▶ EXERCISE SET:
A. According to the passage on China's 2009 bank lending rules, on what date did the CBRC release the Guidelines for Project Finance Business?
B. Reproduce the passage on China's 2009 bank lending rules word for word, from "Provisional Measures on Administration" to "in foreign currency.".

## Start EXCERPT PROVIDED

Background
In order to regulate the fixed assets loans and project finance business of the commercial banks, China Banking Regulatory Commission (“CBRC”) released the Guidelines for Project Finance Business (《项目融资业务指引》) (Yinjianfa [2009] No.71) on July 18, 2009, and the Provisional Measures on the Administration of Fixed Assets Loans (《固定资产贷款管理暂行办法》) (CBRC Order [2009] No.2) on July 23, 2009. Both of the regulations apply to all banking institutions and will come into force three months after the date of its promulgation.
Provisional Measures on Administration of Fixed Assets Loans (“Provisional Measures”)
The “fixed assets loans” mentioned in the Provisional Measures refers to loans granted by the lender to an enterprise legal person (institutional person) or any other entity which is qualified as borrower under the PRC law to finance the borrower’s fixed assets investment, in RMB or in foreign currency.

## End EXCERPT PROVIDED
## Start ITEMS

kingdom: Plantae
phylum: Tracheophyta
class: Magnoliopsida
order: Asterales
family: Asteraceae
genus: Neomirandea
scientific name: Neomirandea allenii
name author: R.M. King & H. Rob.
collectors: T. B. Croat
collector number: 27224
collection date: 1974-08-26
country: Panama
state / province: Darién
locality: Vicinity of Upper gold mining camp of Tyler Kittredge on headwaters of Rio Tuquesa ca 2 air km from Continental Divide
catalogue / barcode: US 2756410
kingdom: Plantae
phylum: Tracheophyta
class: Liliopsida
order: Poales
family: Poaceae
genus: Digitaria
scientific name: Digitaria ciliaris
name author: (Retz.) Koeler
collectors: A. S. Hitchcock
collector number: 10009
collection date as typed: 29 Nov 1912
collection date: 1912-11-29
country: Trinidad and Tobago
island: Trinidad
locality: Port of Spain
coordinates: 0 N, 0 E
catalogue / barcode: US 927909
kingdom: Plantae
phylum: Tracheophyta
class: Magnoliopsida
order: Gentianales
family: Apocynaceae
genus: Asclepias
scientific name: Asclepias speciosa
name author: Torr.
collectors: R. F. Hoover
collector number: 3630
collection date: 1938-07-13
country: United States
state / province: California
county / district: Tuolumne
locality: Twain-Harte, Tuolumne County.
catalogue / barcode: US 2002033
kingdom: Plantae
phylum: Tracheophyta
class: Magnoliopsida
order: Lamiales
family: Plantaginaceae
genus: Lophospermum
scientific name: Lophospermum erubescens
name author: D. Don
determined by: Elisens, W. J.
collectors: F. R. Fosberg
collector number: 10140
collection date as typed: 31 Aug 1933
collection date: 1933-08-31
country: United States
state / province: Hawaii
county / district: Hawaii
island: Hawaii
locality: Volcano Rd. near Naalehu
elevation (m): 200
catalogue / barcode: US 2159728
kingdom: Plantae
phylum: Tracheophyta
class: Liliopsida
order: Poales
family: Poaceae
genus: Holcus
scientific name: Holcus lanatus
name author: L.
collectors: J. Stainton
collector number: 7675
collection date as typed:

## End ITEMS

▶ TASK RESULTS:
A. July 18, 2009.

B.
Provisional Measures on Administration of Fixed Assets Loans (“Provisional Measures”)
The “fixed assets loans” mentioned in the Provisional Measures refers to loans granted by the lender to an enterprise legal person (institutional person) or any other entity which is qualified as borrower under the PRC law to finance the borrower’s fixed assets investment, in RMB or in foreign currency.